A decisão foi escrita pela juíza Britt Grant, nomeada pelo presidente Donald Trump em seu primeiro mandato, e acompanhada pelo juiz Charles Wilson. A juíza Barbara Lagoa, também indicada por Trump, ficou vencida.

Segundo a maioria da Corte, a lei entra em conflito direto com o princípio da liberdade acadêmica, reiteradamente reconhecido pela Suprema Corte dos Estados Unidos.

“A lei da Flórida colide frontalmente com o repetido reconhecimento da Suprema Corte da liberdade acadêmica”, escreveu Grant. “O Estado não pode impor uma ortodoxia ideológica proibindo professores de defenderem pontos de vista desfavorecidos nas salas de aula das universidades públicas.”

O que diz a lei

A Individual Freedom Act, sancionada pelo governador Ron DeSantis em 2022, proíbe professores e empregadores de promoverem determinados conceitos relacionados à raça, sexo, origem nacional e privilégios.
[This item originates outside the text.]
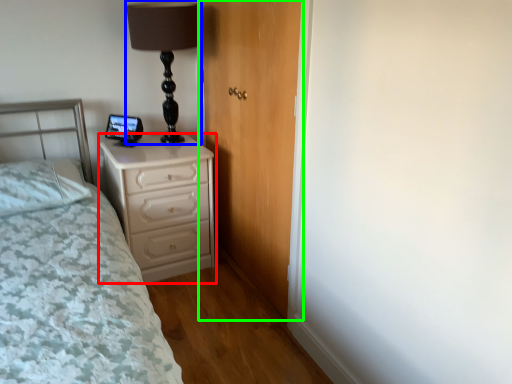
Question: Considering the real-world distances, which object is farthest from chest of drawers (highlighted by a red box)? table lamp (highlighted by a blue box) or door (highlighted by a green box)?

Choices:
 (A) table lamp
 (B) door

Answer: (A)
Entre os conceitos cuja promoção é vedada estão afirmações de que:

  • Uma raça ou sexo é normalmente superior aos demais;
  • Uma pessoa é inerentemente racista ou sexista por causa de sua raça ou sexo;
  • Alguém é opressor ou privilegiado apenas em razão de sua raça ou sexo.

O governo da Flórida argumentava que professores de universidades públicas, por serem funcionários do Estado, estariam exercendo uma forma de discurso governamental, permitindo ao Estado definir os limites do conteúdo ensinado. Na decisão, os magistrados destacam que a Suprema Corte já reconheceu, em diversas ocasiões, que o ensino e a pesquisa universitária recebem proteção especial da Primeira Emenda.

Embora os estados tenham ampla autoridade para definir currículos na educação básica, a Corte entendeu que esse poder é mais limitado quando se trata das universidades públicas, onde a liberdade de investigação e de debate ocupa papel central.